Omega: What can educators and schools do to bring nature into more aspects of learning? What do you think students need in order to learn how to think ecologically?

John: Students of all ages could build a model Eco Machine™ in their school. We have created a how-to manual for students and teachers. These educational Eco Machines can be used to grow foods on a small scale or deal with a variety of comparatively safe wastes such as detergents, cosmetics, or fertilizers. The experience of the students will lead them into a narrative that can be the beginnings of thinking ecologically.

Omega: If you could work on any issue or challenge that you have not been able to yet, what would it be and why?

John: My greatest unfulfilled desire is to be active and innovative in healing the inshore oceans that are badly polluted and, as a result, becoming more acid. I am designing ocean restorers that are carbon neutral ships which are hybrids powered by a combination of the wind and the sun. On these vessels will be Eco Machines capable of purifying large volumes of water. These ocean restorers can double as schools that teach marine science and applied ecology to students who can become key members of the ship’s company.

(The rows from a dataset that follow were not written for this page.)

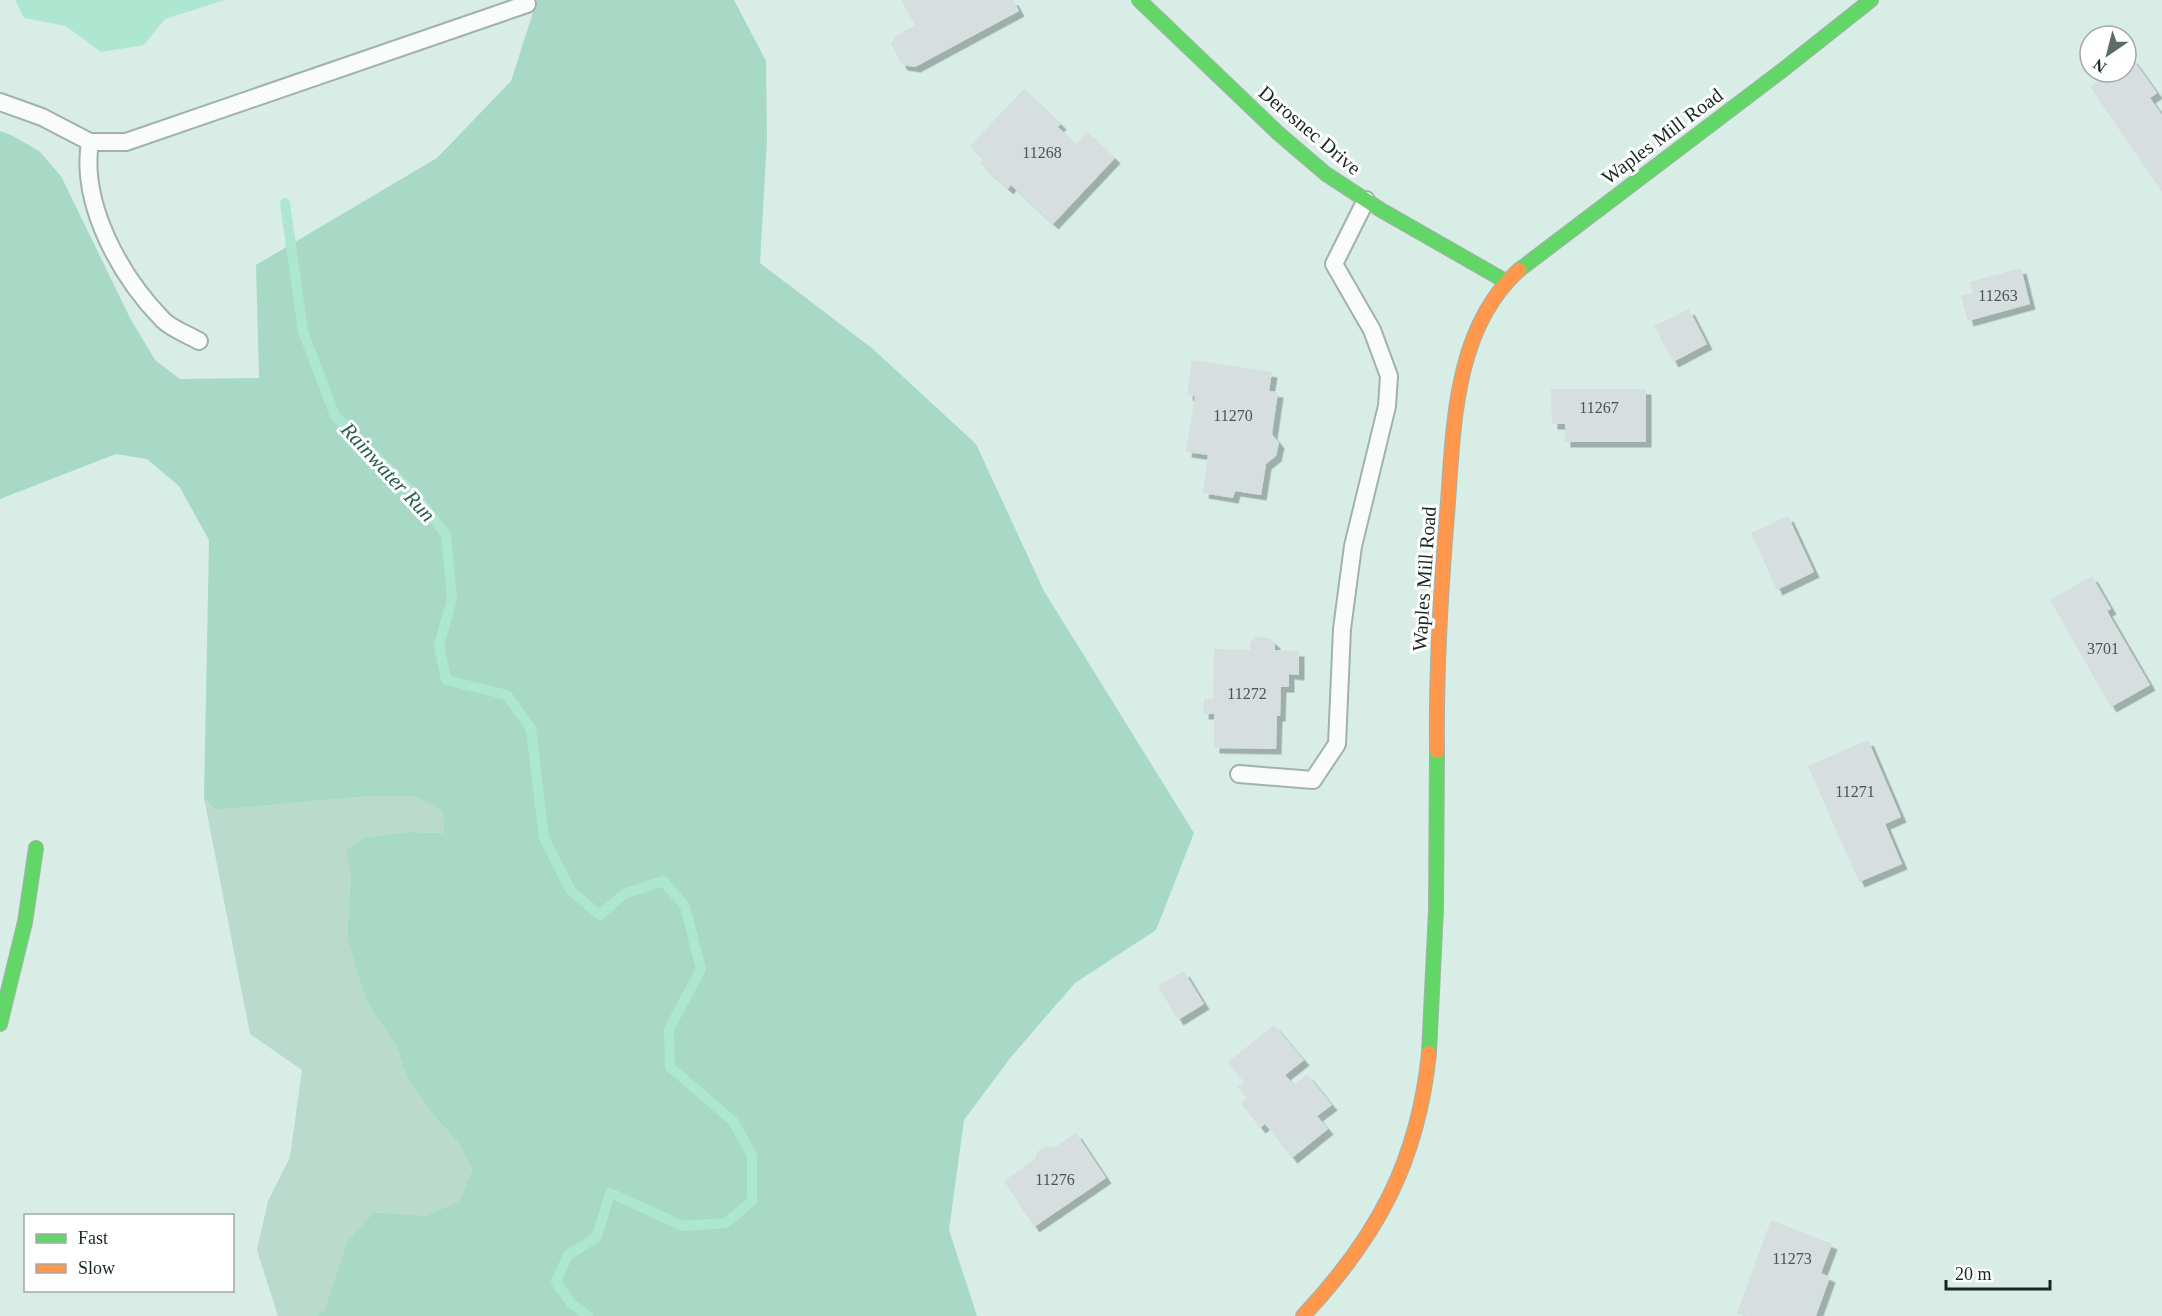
<svg xmlns="http://www.w3.org/2000/svg" width="2162" height="1316" viewBox="0 0 2162 1316" font-family="'Times New Roman',serif">
<style>
.green{fill:#badacd}
.forest{fill:#a8d9c7}
.water{fill:#aee7d1}
.lines{fill:none;stroke-linecap:round;stroke-linejoin:round}
.stream{stroke:#aee7d1;stroke-width:10}
.building{fill:#d6dee0;filter:url(#shadow)}
.lane-casing{stroke:#a2b2ab;stroke-width:20}
.fast-casing{stroke:#a2b2ab;stroke-width:16}
.slow-casing{stroke:#a2b2ab;stroke-width:16}
.lane{stroke:#f9fcfb;stroke-width:16}
.fast{stroke:#63d668;stroke-width:14}
.slow{stroke:#ff974d;stroke-width:14}
.labels{text-anchor:middle;dominant-baseline:central;stroke-width:6;stroke-linejoin:round;paint-order:stroke}
.number-label{font-size:16px;fill:#495652}
.street-label{font-size:20px;fill:#192721;stroke:#fff}
.water-label{font-size:21px;font-style:italic;fill:#265e4b;stroke:#fff}
</style>
<defs>
<filter id="shadow"><feDropShadow dx="5.5" dy="5.5" stdDeviation="0" flood-color="#0004"/></filter>
</defs>
<rect width="100%" height="100%" fill="#d8ede5"/>
<!-- green -->
<path class="green" d="M372,796h43l28,14 2,23 -38,-1 -41,5 -15,34 -4,68 20,64 29,43 13,36 22,30 29,33 12,25 -13,31 -34,15 -51,-4 -27,29 -22,68 -9,7h-38l-21,-66 11,-49 22,-44 12,-87 -52,-36 -46,-236 12,12z"/>
<!-- forest -->
<path class="forest" d="M537,0h197l32,61 1,78 -7,124 113,86 103,95 68,147 150,242 -38,97 -81,53 -64,74 -47,63 -15,110 28,86h-661l9,-7 22,-68 27,-29 51,4 34,-15 13,-31 -12,-25 -29,-33 -22,-30 -13,-36 -29,-43 -20,-64 4,-68 -5,-20 20,-14 41,-5 37,1 -1,-22 -28,-15h-43l-156,14 -12,-12 5,-258 -30,-54 -32,-27 -31,-5 -116,45v-368l11,4 28,16 22,25 69,142 25,42 25,19 79,-1 -3,-113 181,-107 74,-77z"/>
<!-- water -->
<path class="water" d="M15,0h210l-60,19 -21,26 -43,7 -35,-26 -42,-8z"/>
<g class="lines">
<!-- stream -->
<path class="stream" d="M285,203l18,128 32,85 82,81 29,38 6,63 -13,48 7,34 61,15 24,34 13,109 27,53 29,24 24,-21 39,-13 22,25 16,63 -32,60 1,38 63,54 19,34v46l-26,22 -43,3 -73,-33 -13,44 -29,18 -12,27 15,21 17,13"/>
</g>
<!-- building -->
<path class="building" d="M901,0h112l6,11 -104,56 -13,-2 -11,-21 5,-8 19,-11z
M2132,58l25,35 -7,5 12,17v77l-72,-105 22,-15h14v-10z
M1024,89l37,35 -3,3 18,17 11,-12 28,26 -62,66 -42,-39 -3,4 -28,-26 4,-3 -14,-14z
M2021,268l9,36 -62,17 -7,-25 12,-3 -3,-11z
M1689,309l18,35 -34,18 -19,-36z
M1192,360l80,12 -3,19 9,1 -6,42 7,9 -3,13 -10,8 -5,31 -26,-4 -2,7 -30,-5 5,-38 -22,-3 9,-56 -8,-1z
M1551,389h95v53h-81v-18h-13z
M1788,516l26,56 -37,18 -26,-57z
M2092,576l19,33 -4,2 43,74 -39,22 -61,-107z
M1256,637l13,1 6,5v7l24,1v24l-10,-1v13h-8l-1,29h-3l-1,33 -62,-1v-34h-11l1,-15h9l1,-50 36,1v-7z
M1868,740l33,77 -16,7 17,40 -43,18 -51,-116z
M1184,971l20,33 -26,16 -20,-34z
M1274,1025l30,35 -19,15 9,10 13,-11 25,31 -15,11 11,13 -36,29 -27,-34 -5,4 -19,-25 6,-5 -10,-11 7,-5 -16,-20z
M1076,1133l30,45 -72,49 -30,-46 31,-22 2,-7 10,-6 8,1z
M1771,1220l61,24 -11,29 9,4 -14,39h-70l-9,-3z"/>
<g class="lines">
<!-- lane casing -->
<g class="lane-casing">
<path id="lane" d="M0,102l42,15 48,25h36l401,-138
M90,142c-10,62 30,134 73,178 9,9 24,14 36,21
M1239,774l74,6 24,-36 5,-115 11,-83 34,-140 2,-30 -17,-46 -38,-66 32,-64"/>
</g>
<!-- fast casing -->
<g class="fast-casing">
<path id="fast" d="M1139,0l139,133 48,41 55,36 126,72
M1519,270l265,-201 87,-69
M0,1024l25,-102 11,-74
M1429,1053l7,-143 1,-159"/>
</g>
<!-- slow casing -->
<g class="slow-casing">
<path id="slow" d="M1437,751c-1,-75 3,-149 9,-224 8,-86 3,-194 73,-257
M1303,1316c74,-79 115,-154 126,-263"/>
</g>
<!-- lane -->
<use href="#lane" class="lane"/>
<!-- fast -->
<use href="#fast" class="fast"/>
<!-- slow -->
<use href="#slow" class="slow"/>
</g>
<g class="labels">
<!-- number labels -->
<g class="number-label">
<text x="1042" y="152">11268</text>
<text x="1998" y="295">11263</text>
<text x="1599" y="407">11267</text>
<text x="1233" y="415">11270</text>
<text x="2103" y="648">3701</text>
<text x="1247" y="693">11272</text>
<text x="1855" y="791">11271</text>
<text x="1055" y="1179">11276</text>
<text x="1792" y="1258">11273</text>
</g>
<!-- street labels -->
<g class="street-label">
<text transform="translate(1310 130) rotate(40)">Derosnec Drive</text>
<text transform="translate(1662 136) rotate(-37)">Waples Mill Road</text>
<text transform="translate(1424 579) rotate(-86)">Waples Mill Road</text>
</g>
<!-- water labels -->
<g class="water-label">
<text transform="translate(388 472) rotate(47)">Rainwater Run</text>
</g>
</g>
<!-- legend -->
<rect x="24" y="1214" width="210" height="78" fill="#ffffff" stroke="#a3a9a6" stroke-width="1.5"/>
<rect x="36" y="1234" width="30" height="9" fill="#63d668" stroke="#a3a9a6" stroke-width="1.5"/>
<text x="78" y="1244" font-size="18" fill="#192721">Fast</text>
<rect x="36" y="1264" width="30" height="9" fill="#ff974d" stroke="#a3a9a6" stroke-width="1.5"/>
<text x="78" y="1274" font-size="18" fill="#192721">Slow</text>
<!-- north arrow -->
<g transform="translate(2108 54) rotate(215)"><circle r="28" fill="#ffffff" stroke="#a3a9a6" stroke-width="1.5"/>
<path d="M0-4.5L10 22L0 15L-10 22Z" fill="#5c6c66"/>
<text y="-9" font-size="16" font-weight="bold" text-anchor="middle" fill="#192721">N</text>
</g>
<!-- scale -->
<path d="M1946 1280v9h104v-9" fill="none" stroke="#192721" stroke-width="3"/>
<text x="1955" y="1280" font-size="18" fill="#192721" stroke="#ffffff" stroke-width="4.5" paint-order="stroke">20 m</text>
</svg>
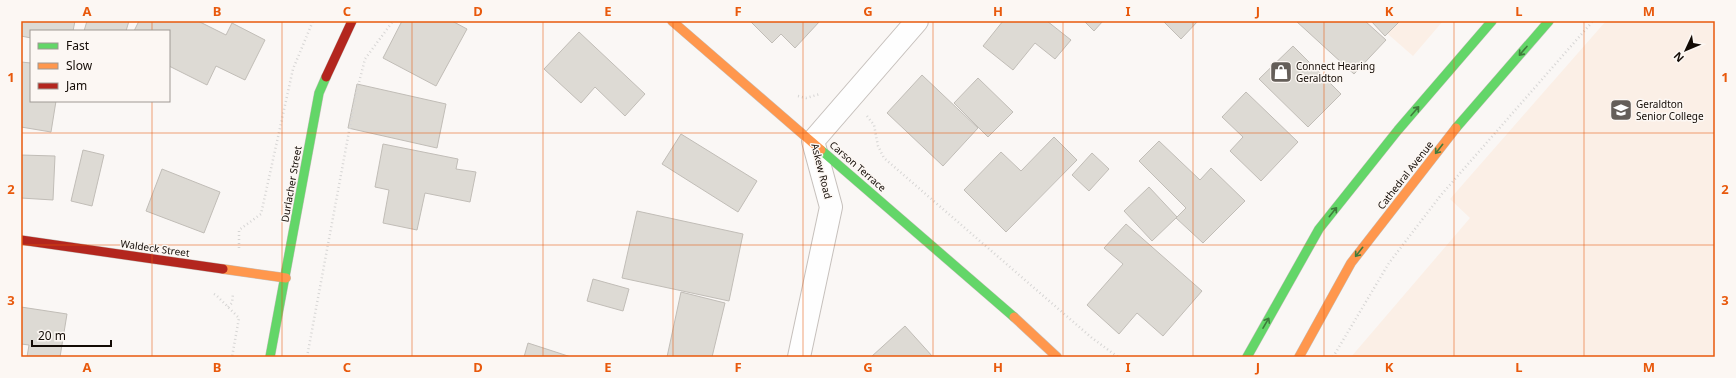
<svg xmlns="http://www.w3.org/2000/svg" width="1736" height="378" viewBox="0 0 1736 378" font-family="'Noto Sans',sans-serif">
<rect width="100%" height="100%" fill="#faf7f5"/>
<path fill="#fbefe6" d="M1373,21H1443L1413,56Z
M1606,21H1715V357H1351L1470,218L1450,199Z"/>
<path fill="#dddad4" stroke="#c1bdb7" d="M21,21H75L73,31H31V38L21,36Z
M87,21H129L126,31H84Z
M139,21H198L226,35L232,23L265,40L245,80L216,66L207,85L169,66V31H134Z
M402,21H452L467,29L436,86L383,58Z
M750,21H820L795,48L781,34L772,43Z
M1003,21H1047L1071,40L1055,59L1035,43L1013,70L983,46Z
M1084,21H1103L1094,31Z
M1163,21H1198L1181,39Z
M1296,21H1365L1386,40L1354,74Z
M1371,21H1400L1385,36Z
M579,32L645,94L625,116L595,87L581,103L544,69Z
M1293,46L1341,94L1308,127L1259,79Z
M21,62L31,63V101H56L51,132L21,127Z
M922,75L978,128L943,166L887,113Z
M978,78L1013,112L988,137L954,103Z
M357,84L446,104L437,148L348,128Z
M1246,92L1298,142L1261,181L1230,151L1243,137L1222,117Z
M681,134L757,181L738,212L662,164Z
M1054,137L1077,160L1006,232L964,190L1001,152L1021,171Z
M1159,141L1200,180L1211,168L1245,201L1203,243L1176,218L1186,208L1139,161Z
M383,144L458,159L456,169L476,172L470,202L425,193L417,230L383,223L389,190L375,187Z
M83,150L104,155L92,206L71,201Z
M1092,153L1109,169L1089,191L1072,175Z
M21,155L55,156L53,200L21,198Z
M162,169L220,192L204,233L146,211Z
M1149,187L1177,217L1152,241L1124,211Z
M637,211L743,234L729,301L622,278Z
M1126,224L1202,291L1163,336L1137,313L1119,334L1087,305L1123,264L1104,248Z
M593,279L629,289L623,311L587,301Z
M681,292L725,303L712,357H667Z
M21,307L67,314L60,357H27L29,345L21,344Z
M905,326L933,357H871Z
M528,343L571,357H524Z"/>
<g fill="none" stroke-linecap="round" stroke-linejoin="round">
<g stroke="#c6c0bc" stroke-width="24">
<path id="street" d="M799,357L831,207L813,141L917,21"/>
</g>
<g stroke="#c6c0bc" stroke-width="10">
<path id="fast" d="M1456,128L1549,21
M821,150L1014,317
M270,357L319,93L326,77
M1247,357L1319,229L1398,130L1492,21"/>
</g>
<g stroke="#c6c0bc" stroke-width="10">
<path id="slow" d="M672,21L821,150
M223,269L286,278
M1014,317L1057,357
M1299,357L1351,263L1456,128"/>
</g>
<g stroke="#c6c0bc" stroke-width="10">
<path id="jam" d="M326,77L352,21
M21,240L223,269"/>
</g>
<path stroke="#d6d5d4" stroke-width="2.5" stroke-dasharray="1 3" stroke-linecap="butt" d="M798,96L806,98L820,94
M867,116L874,125L878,146L884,158L1092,338L1118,357
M239,248V230L261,214L293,69L313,21
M214,294L216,295L239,318L232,357
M228,307L232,303L233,294
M307,357L356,94L365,59L393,21
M1333,357L1389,263L1441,195L1593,21"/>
<use href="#street" stroke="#fefefe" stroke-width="22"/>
<use href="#fast" stroke="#63d668" stroke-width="9"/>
<use href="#slow" stroke="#ff974d" stroke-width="9"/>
<use href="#jam" stroke="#b3261e" stroke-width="9"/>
</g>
<defs><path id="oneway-shaft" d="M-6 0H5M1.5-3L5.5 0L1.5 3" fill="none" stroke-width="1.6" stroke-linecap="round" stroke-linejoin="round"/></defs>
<g stroke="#3f7b3b">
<use href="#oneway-shaft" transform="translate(1523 51) rotate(131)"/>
<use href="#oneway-shaft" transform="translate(1415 111) rotate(-49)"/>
<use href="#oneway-shaft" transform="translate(1439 149) rotate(128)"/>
<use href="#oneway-shaft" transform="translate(1333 212) rotate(-51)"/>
<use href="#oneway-shaft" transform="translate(1359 252) rotate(128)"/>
<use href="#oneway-shaft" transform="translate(1266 323) rotate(-60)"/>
</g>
<path fill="none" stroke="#e8590c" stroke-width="1" stroke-opacity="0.55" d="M152,21V31M282,21V357M412,21V357M543,21V357M673,21V357M803,21V357M933,21V357M1063,21V357M1193,21V357M1324,21V357M1454,21V357M1584,21V357M152,101V357M21,133H1715M21,245H1715"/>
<defs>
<g id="shop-square" transform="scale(1.15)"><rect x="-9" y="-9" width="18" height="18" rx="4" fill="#645e59" stroke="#fcf7f3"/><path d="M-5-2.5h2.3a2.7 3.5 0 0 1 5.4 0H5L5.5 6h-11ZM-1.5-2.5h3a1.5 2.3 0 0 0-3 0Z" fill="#fff"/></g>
<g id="school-square" transform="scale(1.15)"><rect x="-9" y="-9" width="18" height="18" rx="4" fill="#645e59" stroke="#fcf7f3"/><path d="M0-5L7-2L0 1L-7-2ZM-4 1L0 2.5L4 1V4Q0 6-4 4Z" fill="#fff"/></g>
</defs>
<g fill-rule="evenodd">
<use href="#shop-square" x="1281" y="72"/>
<use href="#school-square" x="1621" y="110"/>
</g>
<g text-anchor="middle" stroke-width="3" stroke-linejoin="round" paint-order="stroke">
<g font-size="10" fill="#130b05" stroke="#fcf7f3" text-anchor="start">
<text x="1296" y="70">Connect Hearing<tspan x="1296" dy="12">Geraldton</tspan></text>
<text x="1636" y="108">Geraldton<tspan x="1636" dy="12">Senior College</tspan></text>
</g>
<g font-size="10" fill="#130b05" stroke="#fcf7f3">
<text transform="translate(858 166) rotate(41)" y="4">Carson Terrace</text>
<text transform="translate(822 171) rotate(76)" y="4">Askew Road</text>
<text transform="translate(1405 175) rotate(-52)" y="4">Cathedral Avenue</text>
<text transform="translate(291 184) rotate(-80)" y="4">Durlacher Street</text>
<text transform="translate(155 248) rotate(8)" y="4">Waldeck Street</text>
</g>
</g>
<rect width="1736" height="378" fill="none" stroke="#fcf7f3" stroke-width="44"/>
<rect x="30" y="30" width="140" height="72" fill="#fcf7f3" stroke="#9f9994"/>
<rect x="38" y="43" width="20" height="6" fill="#63d668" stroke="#9f9994"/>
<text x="66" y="50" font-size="12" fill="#130b05">Fast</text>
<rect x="38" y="63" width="20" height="6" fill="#ff974d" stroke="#9f9994"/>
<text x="66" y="70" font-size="12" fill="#130b05">Slow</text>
<rect x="38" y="83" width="20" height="6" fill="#b3261e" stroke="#9f9994"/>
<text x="66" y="90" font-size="12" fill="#130b05">Jam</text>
<g transform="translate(1686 50) rotate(226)" stroke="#fcf7f3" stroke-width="3" paint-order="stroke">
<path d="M0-3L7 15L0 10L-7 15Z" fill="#130b05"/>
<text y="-6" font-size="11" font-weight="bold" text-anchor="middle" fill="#130b05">N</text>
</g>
<path d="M32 340v6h79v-6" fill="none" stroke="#130b05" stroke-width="2"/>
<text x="38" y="340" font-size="12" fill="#130b05" stroke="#fcf7f3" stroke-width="3" paint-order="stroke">20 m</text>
<rect x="22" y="22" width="1692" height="334" fill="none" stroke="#e8590c" stroke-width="1.5"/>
<g font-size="13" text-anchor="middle" font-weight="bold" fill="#e8590c">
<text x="87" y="16">A</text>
<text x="217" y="16">B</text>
<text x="347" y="16">C</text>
<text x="478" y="16">D</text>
<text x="608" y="16">E</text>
<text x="738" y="16">F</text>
<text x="868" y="16">G</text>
<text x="998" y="16">H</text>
<text x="1128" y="16">I</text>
<text x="1258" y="16">J</text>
<text x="1389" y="16">K</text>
<text x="1519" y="16">L</text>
<text x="1649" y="16">M</text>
<text x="11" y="82">1</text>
<text x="1725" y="82">1</text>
<text x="11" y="194">2</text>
<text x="1725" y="194">2</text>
<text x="11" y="305">3</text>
<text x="1725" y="305">3</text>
<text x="87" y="372">A</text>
<text x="217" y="372">B</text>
<text x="347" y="372">C</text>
<text x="478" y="372">D</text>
<text x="608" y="372">E</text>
<text x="738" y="372">F</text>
<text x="868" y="372">G</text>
<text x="998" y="372">H</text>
<text x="1128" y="372">I</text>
<text x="1258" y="372">J</text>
<text x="1389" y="372">K</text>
<text x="1519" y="372">L</text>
<text x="1649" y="372">M</text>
</g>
</svg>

Closer to home our eelgrass communities are being threatened by nearshore pollution and so much sea life depends upon them. A notable example of this is the bay scallops that are disappearing with the sea grasses. Bay scallops are my favorite seafood and have for me become a totem creature symbolizing the need for stewardship of the sea.

I want to work with visionaries, including members of GreenWave, who are launching large-scale cultivation of kelp to help clean marine waters, provide biomass for energy, and habitat for fish and other aquatic life.

Omega: How do you see our relationship with water evolving?

John: I have cause for a great deal of optimism for the future. We have the tools, techniques, and the methodologies to repair the lands and the seas ecologically. We are on the threshold of an ecological age and as we become more mature and the planet heals, nonhuman life forms will have rights comparable to our own. My dream is that humanity follows a stewardship path.